TEKS BACAAN:
________

Kekasih (Ramadhan) telah Datang Bertamu, Hati Siapa yang Tak Rindu?

Ramadhan Sudah di depan mata. Para perindu akan menyambut gembira. Para pembenci mengeluh tiada tara.

Allah mampu memasukkan malam ke dalam siang dan memasukkan siang ke dalam malam (Q.S Al Hajj: 61)

Dalam sebuah percakapan setelah mendengar, "Sungguh mudah mengaku cinta, tetap cinta memerlukan bukti nyata."

Dalam sejarah Islam diceritakan bagaimana sebuah keyakinan atas sesuatu yang mustahil membuat keraguan dalam hati. Tanpa ada bukti nyata yang mampu dilihat mata lahir. 

Sementara kebiasaan manusia dari zaman ke zaman tetap sama, tidak akan mudah percaya jika belum menemukan bukti dan keterangan pasti. Atau mengalami sendiri.

"Wahai Rasulullah, dulu aku meyakini bahwa engkau memiliki hubungan dan kekuatan dari langit layaknya raja-raja terdahulu seperti Hamman, Syadad, Namburd, dan lain-lainnya. Ketika kau berkata tadi, aku tahu bahwa kekuatan itu berasal dari Tuhan."

________

KUMPULAN CATATAN:
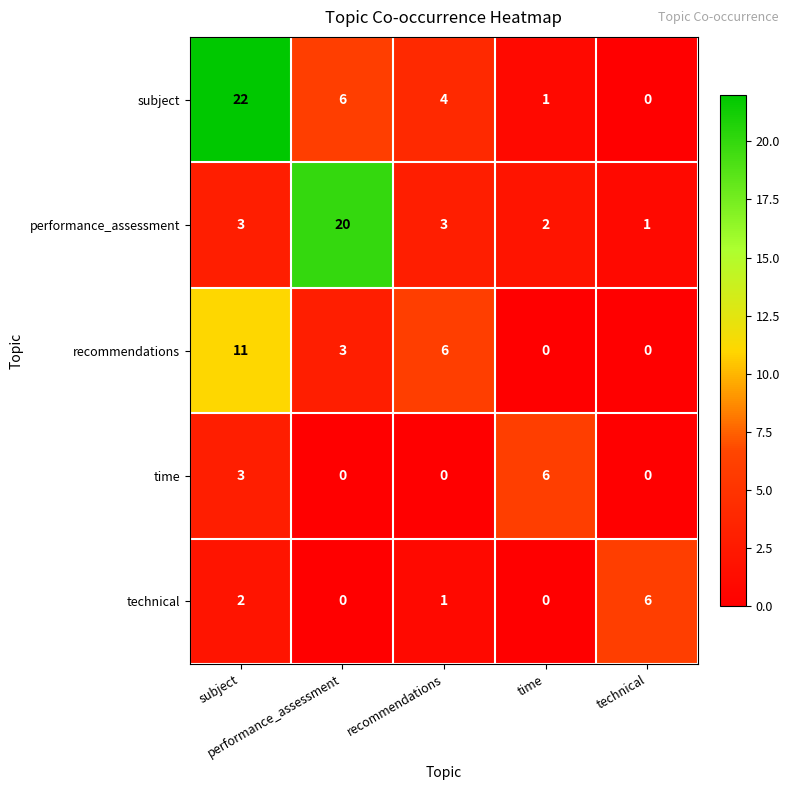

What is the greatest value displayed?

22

________

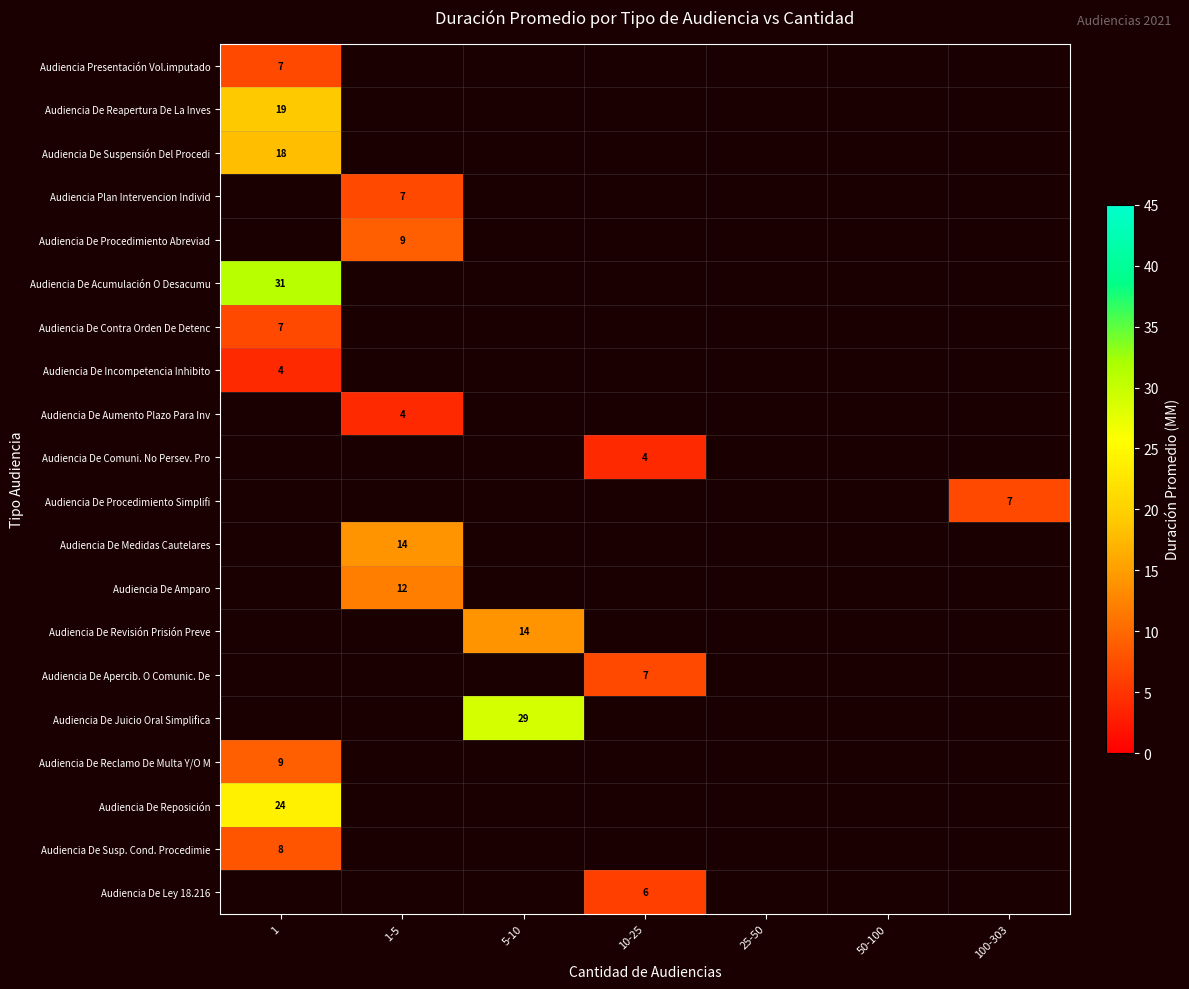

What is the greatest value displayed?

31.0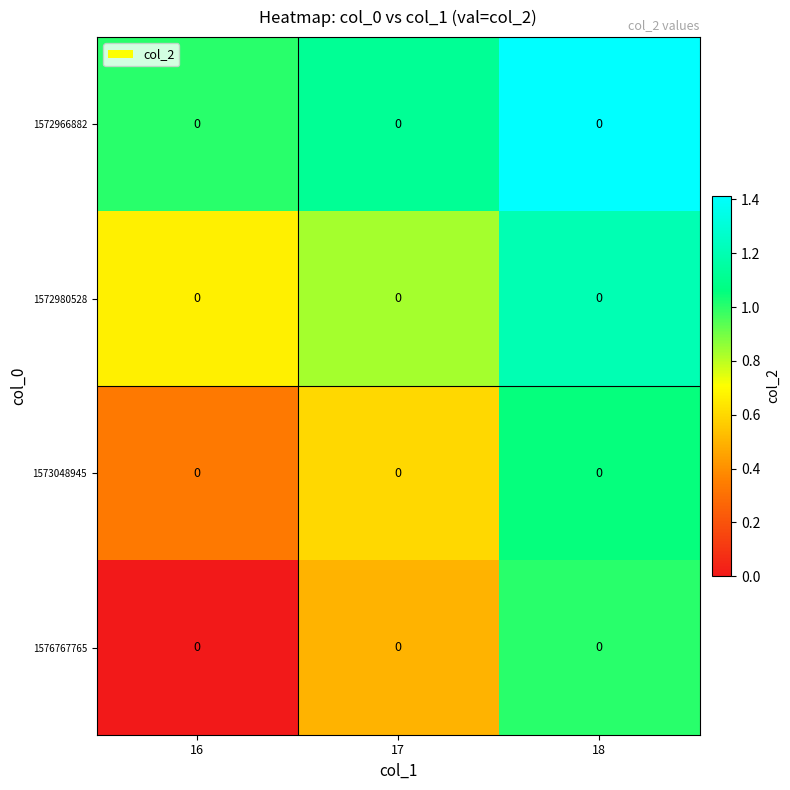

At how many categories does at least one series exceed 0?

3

________

TUGAS: Tolong kutip bagian teks tentang Ramadhan di atas, mulai dari kata-kata yang memuat "Kekasih (Ramadhan) telah" dan berhenti setelah "mengeluh tiada tara.".

JAWABAN TERTULIS:
Kekasih (Ramadhan) telah Datang Bertamu, Hati Siapa yang Tak Rindu?

Ramadhan Sudah di depan mata. Para perindu akan menyambut gembira. Para pembenci mengeluh tiada tara.